Bigger Market Looms: Solid Organ Grafts

Now Repligen is planning a larger Phase II BMT study of its CTLA4-Ig agent, to start before the end of 1999. "We will probably enroll between 35 and 50 patients," the company's president and CEO, Walter Herlihy, told BioWorld Today. "It will certainly be a multicenter trial," he added, "at well-recognized U.S. centers. It will be using - as did the Dana-Farber study - mismatched donor-recipient pairs. We may broaden the focus a little bit, in terms of mismatch."

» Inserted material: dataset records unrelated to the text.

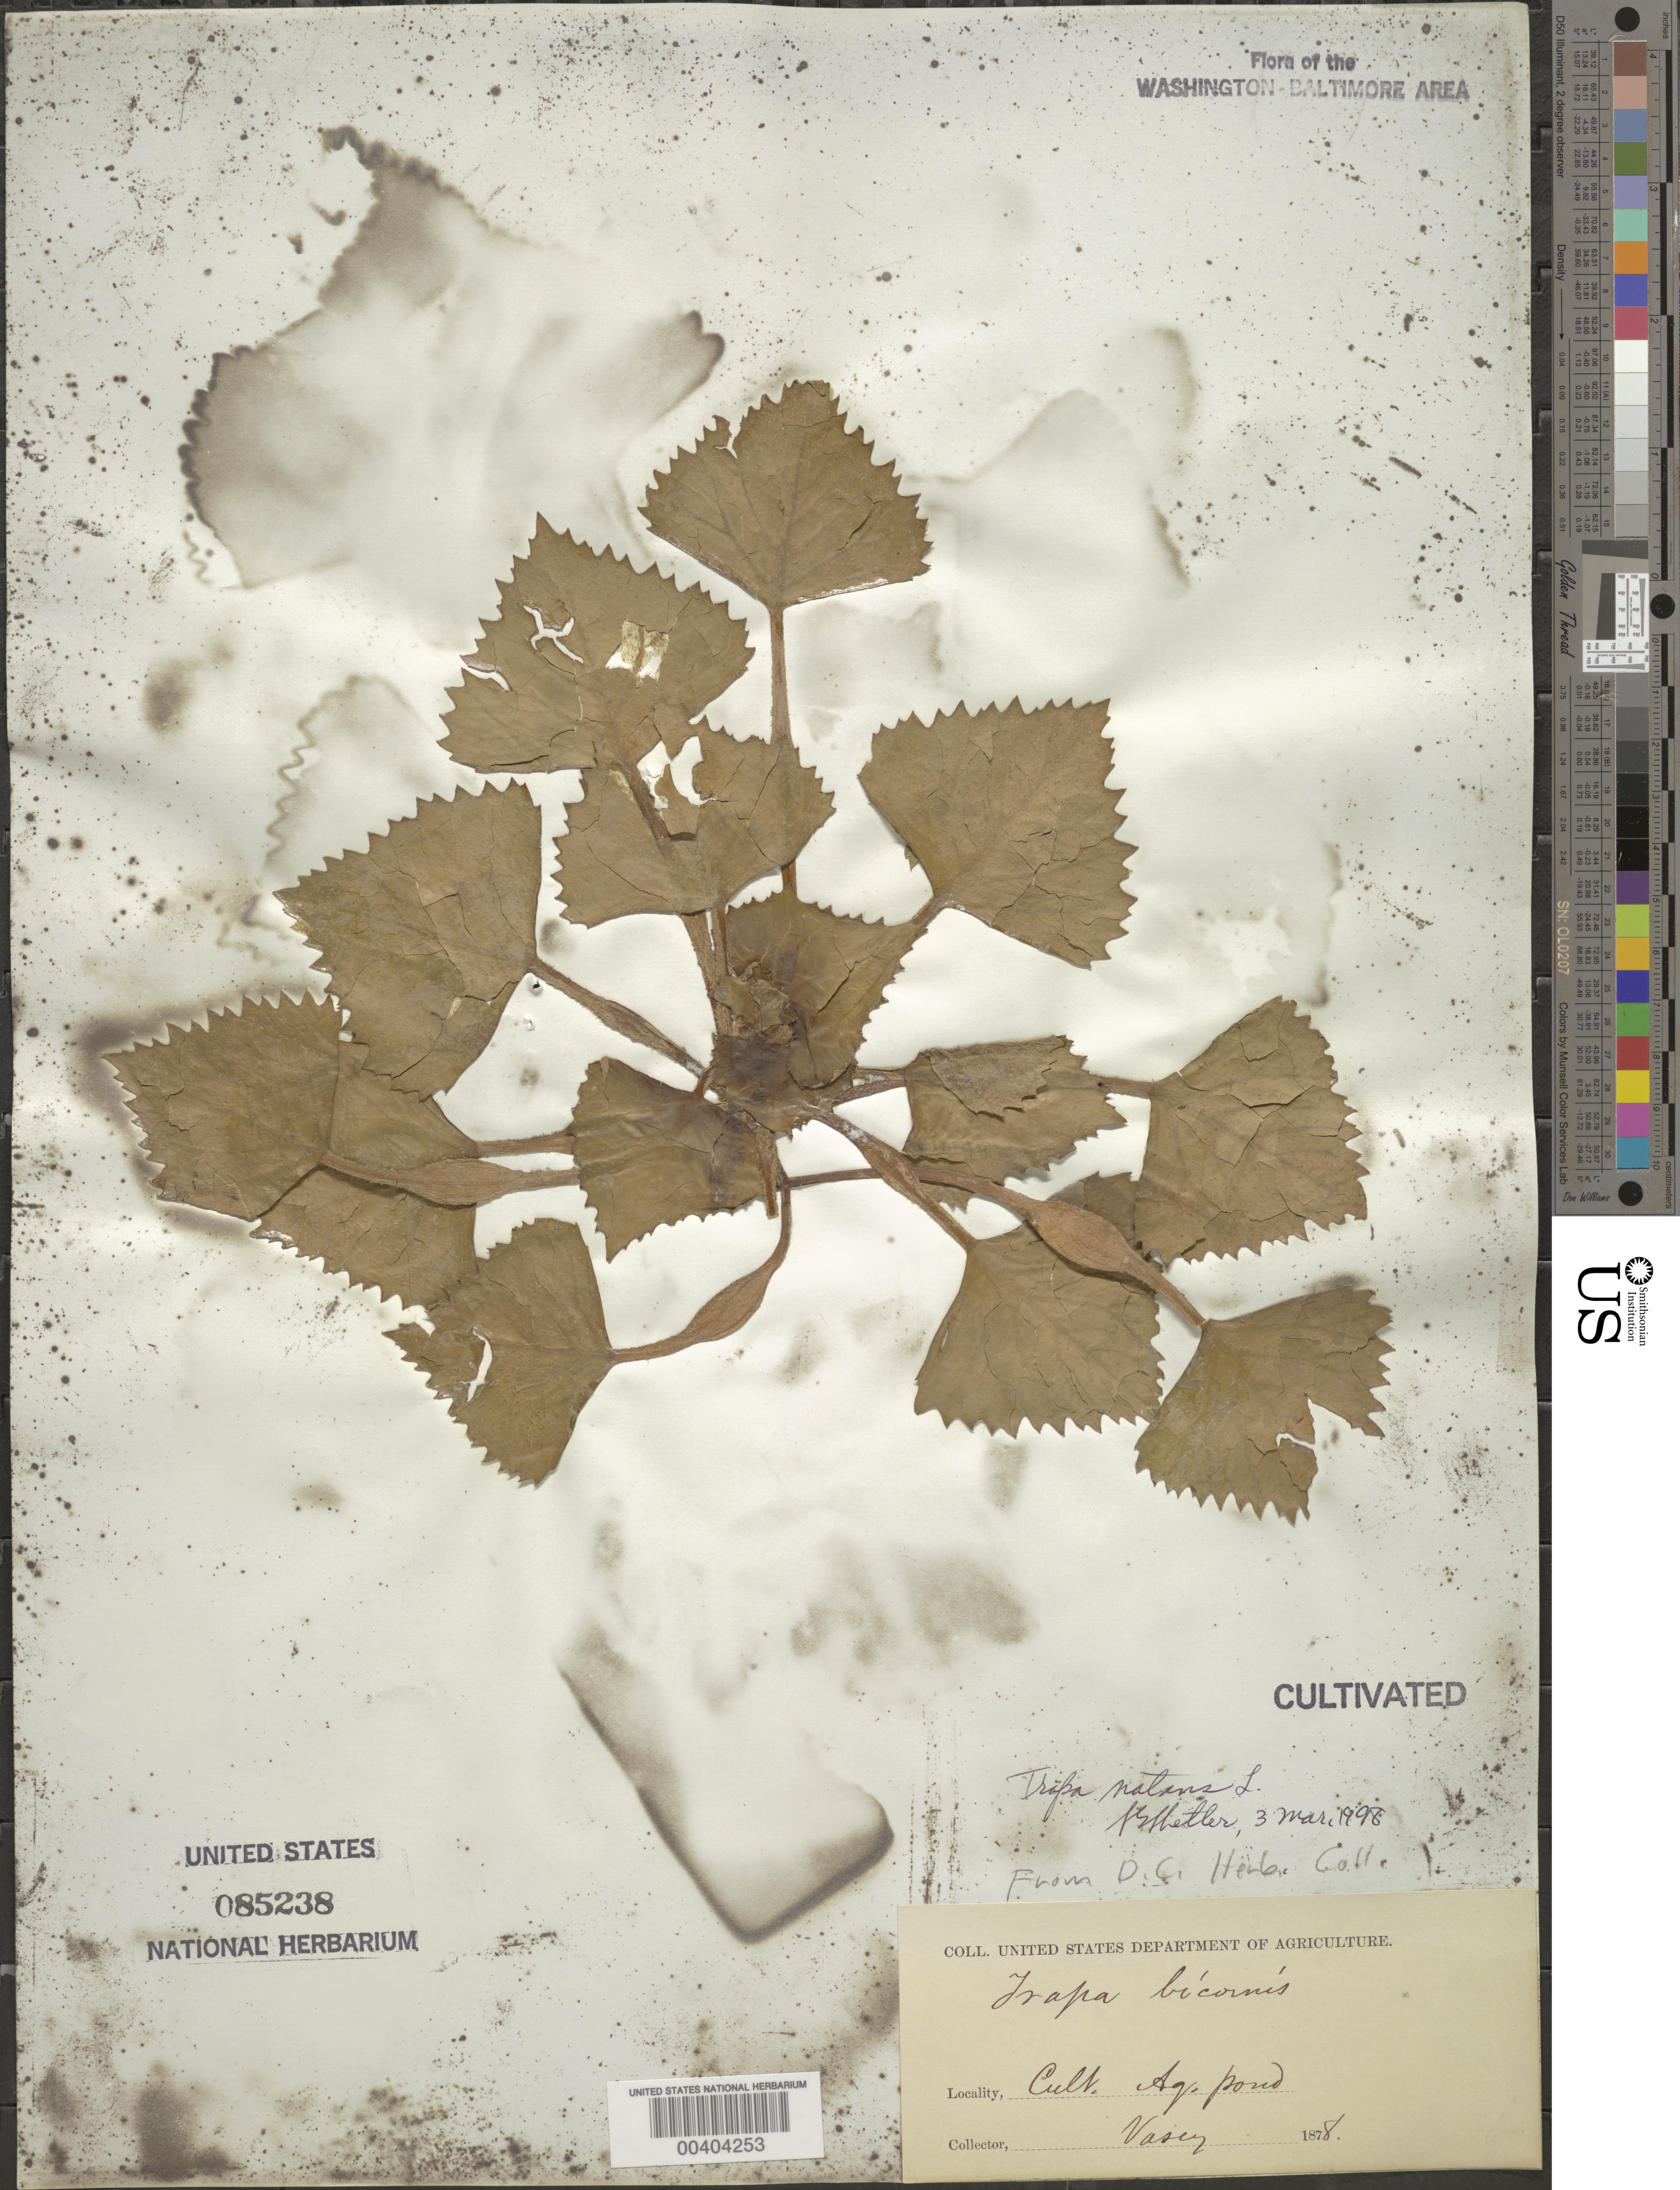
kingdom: Plantae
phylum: Tracheophyta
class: Magnoliopsida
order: Myrtales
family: Lythraceae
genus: Trapa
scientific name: Trapa natans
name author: L.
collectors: G. Vasey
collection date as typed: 1878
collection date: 1878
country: United States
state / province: District of Columbia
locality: Agriculture Pond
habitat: Pond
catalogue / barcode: US 85238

On that theme of broadening CTLA4-Ig's clinical application, Herlihy observed: "As for solid-organ transplantation, there's a wealth of information from animal models for solid organs, as well as insulin-producing pancreatic islet cells."

Anent which, Gribben observed, "I do BMTs for a living, but I'm very well aware that heart, liver and kidney transplants are where the real market is. And finding a way to exploit this type of methodology into the solid organ transplant, I'm sure, from a company perspective, that market is where Repligen would be wanting to go in the long term."